■ **Task description**: Can you write out everything in the entries from the line containing "Promover la conciencia" down through the end of the entries, with both ends included and the pictures left out?

■ **Study material**:

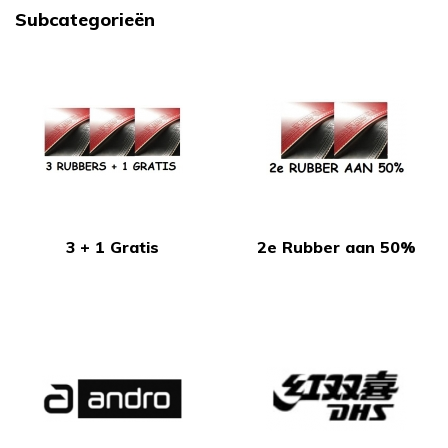
Subcategorieën
3 + 1 Gratis
2e Rubber aan 50%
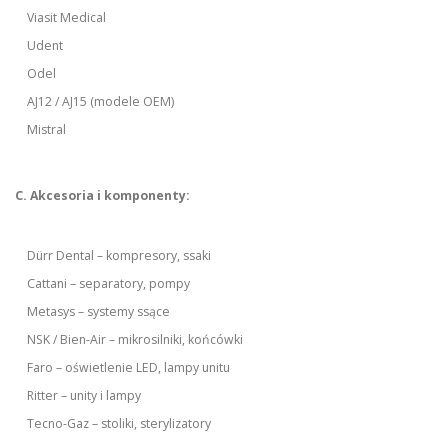
Viasit Medical
Udent
Odel
AJ12 / AJ15 (modele OEM)
Mistral
C. Akcesoria i komponenty:
Dürr Dental – kompresory, ssaki
Cattani – separatory, pompy
Metasys – systemy ssące
NSK / Bien-Air – mikrosilniki, końcówki
Faro – oświetlenie LED, lampy unitu
Ritter – unity i lampy
Tecno-Gaz – stoliki, sterylizatory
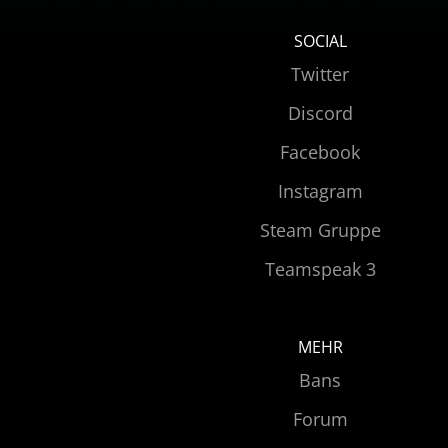
SOCIAL
Twitter
Discord
Facebook
Instagram
Steam Gruppe
Teamspeak 3
MEHR
Bans
Forum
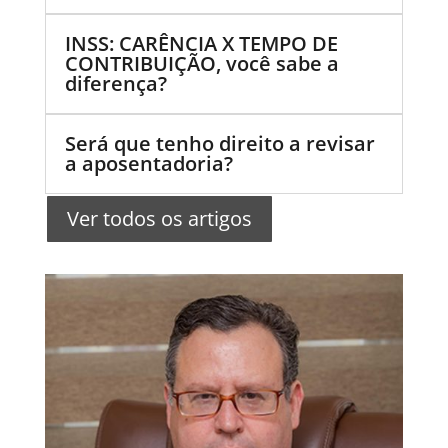
INSS: CARÊNCIA X TEMPO DE
CONTRIBUIÇÃO, você sabe a
diferença?
Será que tenho direito a revisar
a aposentadoria?
Ver todos os artigos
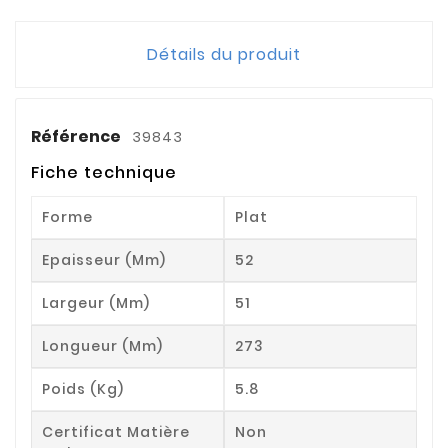
Détails du produit
Référence
39843
Fiche technique
Forme
Plat
Epaisseur (mm)
52
Largeur (mm)
51
Longueur (mm)
273
Poids (kg)
5.8
Certificat Matière
Non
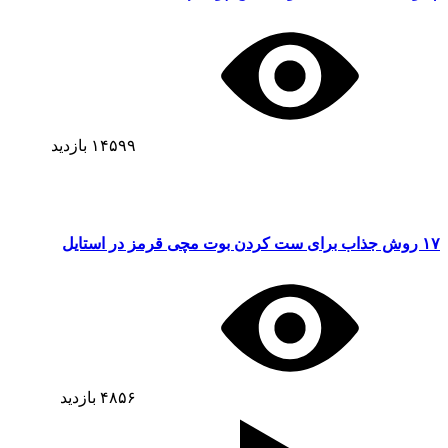
۱۴۵۹۹
بازدید
۱۷ روش جذاب برای ست کردن بوت مچی قرمز در استایل
۴۸۵۶
بازدید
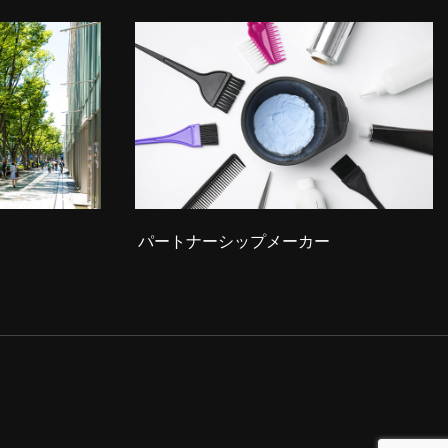
パートナーシップメーカー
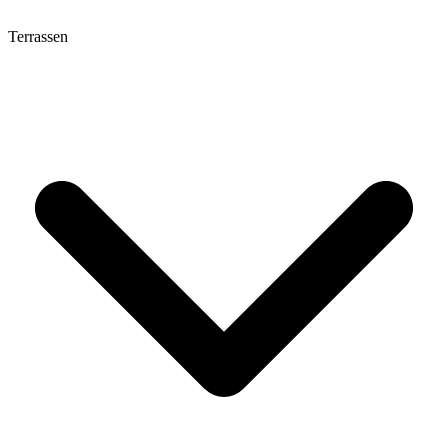
Terrassen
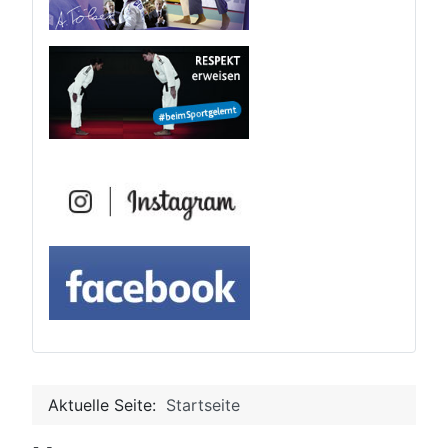
Aktuelle Seite:
Startseite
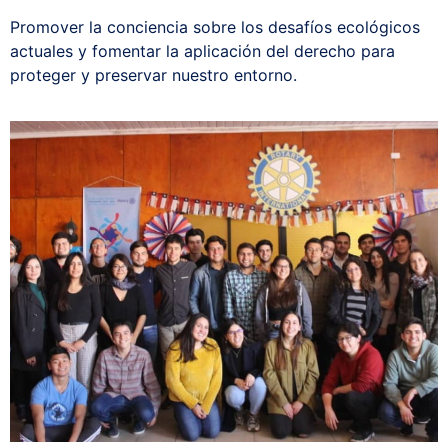
Promover la conciencia sobre los desafíos ecológicos
Redes y Alianzas
actuales y fomentar la aplicación del derecho para
proteger y preservar nuestro entorno.
Fondo Concursable
Recursos
Contáctanos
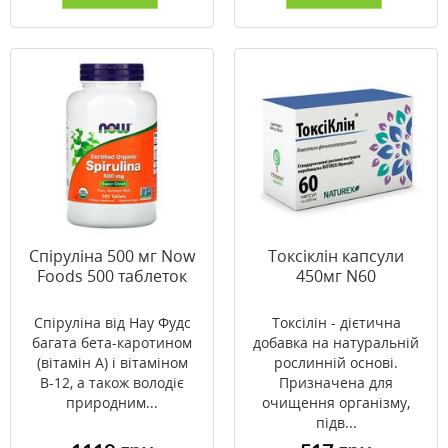
Спіруліна 500 мг Now
Токсіклін капсули
Foods 500 таблеток
450мг N60
Спіруліна від Нау Фудс
Токсілін - дієтична
багата бета-каротином
добавка на натуральній
(вітамін А) і вітаміном
рослинній основі.
В-12, а також володіє
Призначена для
природним...
очищення організму,
підв...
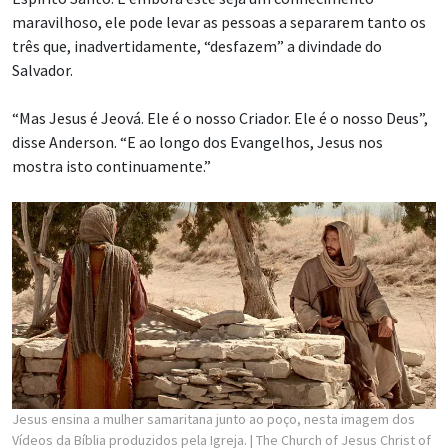
maravilhoso, ele pode levar as pessoas a separarem tanto os
três que, inadvertidamente, “desfazem” a divindade do
Salvador.
“Mas Jesus é Jeová. Ele é o nosso Criador. Ele é o nosso Deus”,
disse Anderson. “E ao longo dos Evangelhos, Jesus nos
mostra isto continuamente.”
Jesus ensina a mulher samaritana junto ao poço, nesta imagem dos
Vídeos da Bíblia produzidos pela Igreja.
| The Church of Jesus Christ of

■ **Your solution**:
Promover la conciencia sobre los desafíos ecológicos
Redes y Alianzas
actuales y fomentar la aplicación del derecho para
proteger y preservar nuestro entorno.
Fondo Concursable
Recursos
Contáctanos
Спіруліна 500 мг Now
Токсіклін капсули
Foods 500 таблеток
450мг N60
Спіруліна від Нау Фудс
Токсілін - дієтична
багата бета-каротином
добавка на натуральній
(вітамін А) і вітаміном
рослинній основі.
В-12, а також володіє
Призначена для
природним...
очищення організму,
підв...
maravilhoso, ele pode levar as pessoas a separarem tanto os
três que, inadvertidamente, “desfazem” a divindade do
Salvador.
“Mas Jesus é Jeová. Ele é o nosso Criador. Ele é o nosso Deus”,
disse Anderson. “E ao longo dos Evangelhos, Jesus nos
mostra isto continuamente.”
Jesus ensina a mulher samaritana junto ao poço, nesta imagem dos
Vídeos da Bíblia produzidos pela Igreja.
| The Church of Jesus Christ of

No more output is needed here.